Using CronExpression Standalone

You can also use CronExpression independently for any cron-related calculation:

from datetime import datetime
from pyfly.scheduling import CronExpression

# When is the next weekday at 09:00?
cron = CronExpression("0 9 * * 1-5")
print(f"Next working-day start: {cron.next_fire_time()}")
print(f"Seconds to wait: {cron.seconds_until_next():.0f}")

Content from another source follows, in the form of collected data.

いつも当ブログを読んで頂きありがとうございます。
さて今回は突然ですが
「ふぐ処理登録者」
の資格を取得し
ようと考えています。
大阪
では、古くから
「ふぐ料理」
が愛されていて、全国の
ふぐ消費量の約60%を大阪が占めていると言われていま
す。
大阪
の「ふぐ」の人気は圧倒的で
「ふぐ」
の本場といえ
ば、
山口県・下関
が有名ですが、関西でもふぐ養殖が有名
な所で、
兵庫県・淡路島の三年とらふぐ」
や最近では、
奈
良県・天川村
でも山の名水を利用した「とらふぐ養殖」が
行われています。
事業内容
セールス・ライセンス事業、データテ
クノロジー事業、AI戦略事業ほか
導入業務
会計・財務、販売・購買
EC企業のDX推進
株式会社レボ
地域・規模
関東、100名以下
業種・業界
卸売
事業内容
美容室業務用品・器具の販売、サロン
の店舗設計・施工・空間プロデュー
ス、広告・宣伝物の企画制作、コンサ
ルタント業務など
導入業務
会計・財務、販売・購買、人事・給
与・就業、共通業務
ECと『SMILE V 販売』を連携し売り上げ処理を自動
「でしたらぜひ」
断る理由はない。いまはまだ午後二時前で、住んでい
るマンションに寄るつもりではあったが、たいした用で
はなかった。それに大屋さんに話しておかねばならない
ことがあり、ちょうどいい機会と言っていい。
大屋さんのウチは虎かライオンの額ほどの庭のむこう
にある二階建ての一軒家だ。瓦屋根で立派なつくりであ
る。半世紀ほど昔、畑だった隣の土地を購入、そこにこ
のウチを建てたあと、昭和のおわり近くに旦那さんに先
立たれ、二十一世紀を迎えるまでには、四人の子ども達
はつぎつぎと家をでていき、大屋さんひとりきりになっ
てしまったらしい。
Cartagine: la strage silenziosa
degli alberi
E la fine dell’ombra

# Show the next 5 fire times
for t in cron.next_n_fire_times(5):
    print(f"  {t}")

# What was the last fire time?
print(f"Previous fire: {cron.previous_fire_time()}")

Custom Executor

Implementing a custom executor is straightforward -- just satisfy the TaskExecutorPort protocol:

import asyncio
import logging
from typing import Any, Coroutine, TypeVar

from pyfly.scheduling import TaskExecutorPort

T = TypeVar("T")
logger = logging.getLogger(__name__)


class LoggingTaskExecutor:
    """Custom executor that logs every task submission."""

    def __init__(self):
        self._tasks: set[asyncio.Task[Any]] = set()

    async def submit(self, coro: Coroutine[Any, Any, T]) -> asyncio.Task[T]:
        logger.info("Submitting task: %s", coro.__qualname__)
        task = asyncio.create_task(coro)
        self._tasks.add(task)
        task.add_done_callback(self._tasks.discard)
        return task

    async def start(self) -> None:
        pass  # Ready after construction

    async def stop(self) -> None:
        if self._tasks:
            await asyncio.gather(*self._tasks, return_exceptions=True)
        self._tasks.clear()


# Use it with the scheduler
scheduler = TaskScheduler(executor=LoggingTaskExecutor())

This architecture makes it easy to plug in metrics collection, distributed execution, or any other cross-cutting concern without modifying your scheduled tasks.